Every day we read information that we are expected to trust as being truthful, correct and appropriate for what we need. How we choose to trust this information is a complex mix of personal experience, peer scrutiny, intuitive feel and legal consequence.
As a designer I am constantly working with information about materials, components or systems that I need to trust in order to make decisions. Being able to trust working information is pivotal to being efficient.
Often I am faced with having to make a decision based on some information that I do not trust completely.
When this happens, I have to undertake independent verification, which stymies productivity.
Here is my short-list of questions that I use to help me make a decision about how much I should trust information.1. Is the information published by a manufacturer or author whom I know and trust from my own experience? 2. Is the information published by a manufacturer or author whom I trust by reputation, or the advice of peers I respect? 3. Is the information missing any key points? 4. Is the information rigorously consistent? 5. Is the information believable based on my own experience? 6. Is the use of language and style consistent?
Here’s a recent example of inconsistency: I requested and received a specification document from a manufacturer for an infra-red LED (Light Emitting Diode) that would operate outside the visible spectrum and therefore invisible to the human eye. The data provided looked very favourable for my project; however, one key section caused me some concern. The document stated that the product was suitable for applications involving indicator panels, mobile phone displays and decorative lighting – completely at odds with the technical specs and my requirements!
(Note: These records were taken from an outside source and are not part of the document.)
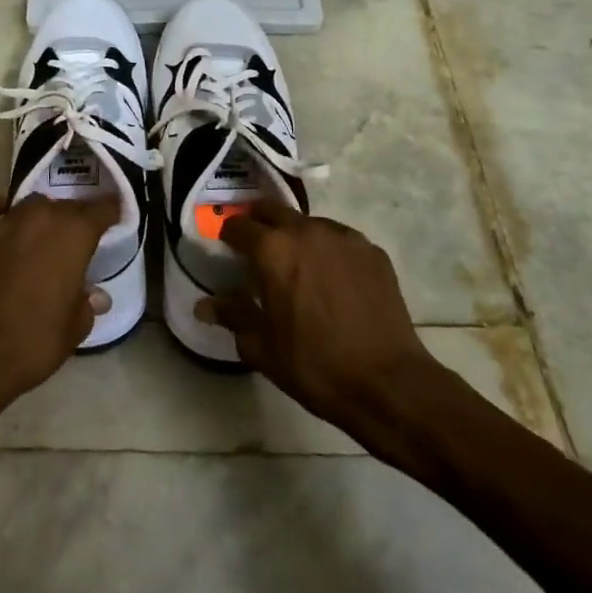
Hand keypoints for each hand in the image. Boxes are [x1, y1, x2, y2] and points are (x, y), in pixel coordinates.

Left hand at [0, 190, 117, 433]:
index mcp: (74, 235)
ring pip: (29, 204)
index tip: (113, 219)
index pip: (101, 209)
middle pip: (65, 205)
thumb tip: (95, 295)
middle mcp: (41, 217)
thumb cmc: (34, 344)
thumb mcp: (74, 328)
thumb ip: (87, 304)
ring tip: (39, 236)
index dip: (110, 212)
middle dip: (74, 220)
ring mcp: (2, 222)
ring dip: (39, 216)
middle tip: (75, 241)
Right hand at [199, 199, 456, 434]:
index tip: (227, 249)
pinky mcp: (373, 252)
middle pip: (273, 210)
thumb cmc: (314, 365)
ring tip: (298, 263)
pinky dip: (328, 250)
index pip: (238, 226)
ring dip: (296, 235)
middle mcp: (307, 231)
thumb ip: (232, 316)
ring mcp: (344, 238)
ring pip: (309, 223)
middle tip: (255, 246)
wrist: (387, 383)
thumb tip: (204, 305)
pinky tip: (332, 278)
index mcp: (273, 250)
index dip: (228, 236)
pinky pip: (340, 240)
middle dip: (259, 222)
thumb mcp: (262, 346)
I’m guessing that this document had been crafted from another document as a template with poor or zero checking of the final document. A simple error like this casts doubt not only on the trustworthiness of all information in the document, but on all documentation from that manufacturer.
I will explore some of the other warning signs in my list in future posts.
When you cannot trust information or when data does not seem quite right, then you must make decisions that are based on risk and consequence rather than on trust.
Sometimes the risk that you are being misled or that the information is ambiguous/incomplete may be high, but the consequence low. In other cases, the risk may be low but the consequence very high. In either case, a decision about managing the risk is usually quite simple. Managing the risk when risk and consequence are less well defined, however, becomes more problematic. In any case productivity suffers.
When speed and efficiency are vital, I will pay more for information, components or systems where I have a high level of trust and I know that I can deliver quickly with low risk.
When minimising the cost or other drivers such as volume/count manufacturing come into play, however, I often find myself using information, components and systems where my level of trust is low. When this happens, I have to manage the risks accordingly.